--- Passage fourni ---
►

Il pourra arriver encore que, pour concilier tout, Éléonore acceptera de procurer de la jouissance à Étienne par un de ces moyens que la nature réprouve et en vertu desquels l’effusion de la semence sera sans risque de grossesse, comme la masturbation labiale ou l’accomplissement de l’acte vénérien entre les seins, sous le bras, dans les cheveux, etc. Bien qu’il soit évident que, dans ce cas, les époux ne se sont pas adonnés, par pure malice, à ces actes contre nature, ils n’en auront pas moins commis le péché, puisque c’est pécher mortellement qu’user du mariage contre la fin pour laquelle Dieu l’a créé. Toutefois, s’il lui est bien démontré qu’Étienne ne peut absolument pas refréner ses besoins charnels et qu’Éléonore d’autre part est certaine de la mort en cas de grossesse, le confesseur pourra absoudre les deux époux. (Voir St-Augustin. Livre II de conjugiis adult., chap. 10.)


Fernand a coutume de demander le devoir à Laure sa femme, quand il est ivre. Est-elle tenue de le lui accorder ?

◄

--- Tâche assignée 1 ---
Traduisez en anglais cette phrase du passage fourni : « Fernand a coutume de demander le devoir à Laure sa femme, quand il est ivre. »
--- Tâche assignée 2 ---
Poursuivez le passage sur les devoirs des époux à partir de sa dernière phrase.

--- Matériel fourni ---
►

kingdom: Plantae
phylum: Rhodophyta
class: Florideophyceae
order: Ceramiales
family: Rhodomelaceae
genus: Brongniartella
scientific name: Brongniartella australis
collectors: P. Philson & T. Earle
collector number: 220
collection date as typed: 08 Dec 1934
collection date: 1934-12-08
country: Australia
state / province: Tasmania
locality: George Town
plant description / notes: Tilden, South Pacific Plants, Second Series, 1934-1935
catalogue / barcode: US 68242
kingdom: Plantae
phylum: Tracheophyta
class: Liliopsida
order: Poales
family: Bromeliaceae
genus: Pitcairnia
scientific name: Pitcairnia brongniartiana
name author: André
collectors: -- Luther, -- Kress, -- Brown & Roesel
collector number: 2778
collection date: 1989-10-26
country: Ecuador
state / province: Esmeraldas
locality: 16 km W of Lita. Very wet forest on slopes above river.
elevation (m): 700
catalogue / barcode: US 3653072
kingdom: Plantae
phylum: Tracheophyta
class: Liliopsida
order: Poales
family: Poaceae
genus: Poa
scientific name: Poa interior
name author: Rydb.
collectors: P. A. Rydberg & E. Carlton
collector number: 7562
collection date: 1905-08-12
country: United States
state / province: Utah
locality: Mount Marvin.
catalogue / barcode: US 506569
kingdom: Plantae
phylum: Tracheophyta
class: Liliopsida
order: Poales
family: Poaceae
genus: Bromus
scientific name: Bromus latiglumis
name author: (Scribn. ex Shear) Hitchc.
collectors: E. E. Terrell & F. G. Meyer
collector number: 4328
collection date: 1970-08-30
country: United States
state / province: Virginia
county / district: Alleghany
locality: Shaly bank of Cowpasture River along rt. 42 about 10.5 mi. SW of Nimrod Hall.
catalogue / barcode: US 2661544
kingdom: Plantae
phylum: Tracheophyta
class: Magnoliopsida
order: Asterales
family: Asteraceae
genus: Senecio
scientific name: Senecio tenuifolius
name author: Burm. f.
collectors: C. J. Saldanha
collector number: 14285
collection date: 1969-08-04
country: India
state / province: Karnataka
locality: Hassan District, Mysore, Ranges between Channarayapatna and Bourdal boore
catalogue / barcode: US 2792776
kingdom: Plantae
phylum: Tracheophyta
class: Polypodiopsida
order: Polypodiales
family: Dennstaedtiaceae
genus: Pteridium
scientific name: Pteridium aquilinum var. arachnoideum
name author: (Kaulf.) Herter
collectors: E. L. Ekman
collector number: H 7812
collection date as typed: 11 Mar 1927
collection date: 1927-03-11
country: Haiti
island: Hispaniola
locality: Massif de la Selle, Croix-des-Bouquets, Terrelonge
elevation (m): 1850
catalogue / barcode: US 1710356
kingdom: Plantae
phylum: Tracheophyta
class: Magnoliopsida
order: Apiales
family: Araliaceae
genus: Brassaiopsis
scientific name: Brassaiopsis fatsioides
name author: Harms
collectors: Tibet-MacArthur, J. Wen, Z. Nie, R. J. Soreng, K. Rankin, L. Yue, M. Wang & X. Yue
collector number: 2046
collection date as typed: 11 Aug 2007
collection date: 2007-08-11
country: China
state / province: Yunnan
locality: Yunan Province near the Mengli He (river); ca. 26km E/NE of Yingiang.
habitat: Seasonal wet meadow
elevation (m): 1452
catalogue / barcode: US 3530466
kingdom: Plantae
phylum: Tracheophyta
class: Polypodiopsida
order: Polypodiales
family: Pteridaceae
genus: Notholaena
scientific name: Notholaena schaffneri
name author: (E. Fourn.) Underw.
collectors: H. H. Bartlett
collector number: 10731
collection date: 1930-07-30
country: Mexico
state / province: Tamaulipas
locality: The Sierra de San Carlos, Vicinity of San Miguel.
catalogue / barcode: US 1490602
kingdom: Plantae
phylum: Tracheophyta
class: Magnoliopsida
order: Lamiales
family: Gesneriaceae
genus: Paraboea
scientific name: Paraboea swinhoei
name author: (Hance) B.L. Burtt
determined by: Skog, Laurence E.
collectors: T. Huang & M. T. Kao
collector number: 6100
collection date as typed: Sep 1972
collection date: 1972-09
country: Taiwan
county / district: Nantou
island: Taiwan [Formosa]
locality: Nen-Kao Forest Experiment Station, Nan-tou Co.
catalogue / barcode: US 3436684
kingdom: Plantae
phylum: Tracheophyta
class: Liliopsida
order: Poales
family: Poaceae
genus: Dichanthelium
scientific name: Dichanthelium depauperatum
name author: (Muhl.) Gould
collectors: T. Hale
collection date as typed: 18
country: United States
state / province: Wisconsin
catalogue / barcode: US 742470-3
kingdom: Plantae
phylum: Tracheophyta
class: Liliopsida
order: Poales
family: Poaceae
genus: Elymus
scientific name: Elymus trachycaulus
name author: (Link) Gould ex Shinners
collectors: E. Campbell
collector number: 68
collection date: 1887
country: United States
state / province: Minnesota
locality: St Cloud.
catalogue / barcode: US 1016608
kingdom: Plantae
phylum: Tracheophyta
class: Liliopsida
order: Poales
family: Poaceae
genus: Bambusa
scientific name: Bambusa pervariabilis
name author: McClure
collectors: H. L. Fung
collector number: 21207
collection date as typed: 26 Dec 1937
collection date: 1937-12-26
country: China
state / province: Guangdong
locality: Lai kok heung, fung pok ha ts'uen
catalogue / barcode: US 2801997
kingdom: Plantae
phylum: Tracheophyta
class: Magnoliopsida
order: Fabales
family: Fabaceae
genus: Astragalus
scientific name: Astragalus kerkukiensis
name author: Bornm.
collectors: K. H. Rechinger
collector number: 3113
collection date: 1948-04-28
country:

◄

--- Réponse 1 ---
Fernand is in the habit of asking his wife Laure for the conjugal duty when he is drunk.

--- Réponse 2 ---
Réponse. Si Fernand est tellement ivre qu’il ait perdu l’usage de la raison, Laure n’est pas obligée à lui rendre le devoir, parce qu’alors il ne le demande pas d’une manière humaine (humano modo). Cependant, si le refus de Laure exposait Fernand à un danger évident d’incontinence, la femme, de l’avis du R. P. Sylvius, serait pour lors obligée par le précepte de la charité à obéir à son mari. On peut raisonner à peu près de même d’un homme furieux ou insensé, ainsi que l’enseigne le même théologien (Suppl. quæst. 69, Art. 1).


Adrien, qui a fort peu de bien, se voyant déjà chargé de six enfants, quoique sa femme soit encore jeune, a refusé plusieurs fois le devoir à sa femme de peur d’être hors d’état de nourrir tant d’enfants. Pèche-t-il ?

Réponse. Puisqu’il y a un Dieu qui nourrit les oiseaux et qui n’abandonne point ceux qui mettent en lui leur confiance, la crainte d’avoir trop d’enfants ne peut dispenser un mari de rendre le devoir à sa femme, lorsqu’elle le lui demande formellement, ou même d’une manière indirecte et interprétative.


Henri a été nominalement frappé d’excommunication majeure. Sa femme demande si elle est obligée de lui rendre le devoir ?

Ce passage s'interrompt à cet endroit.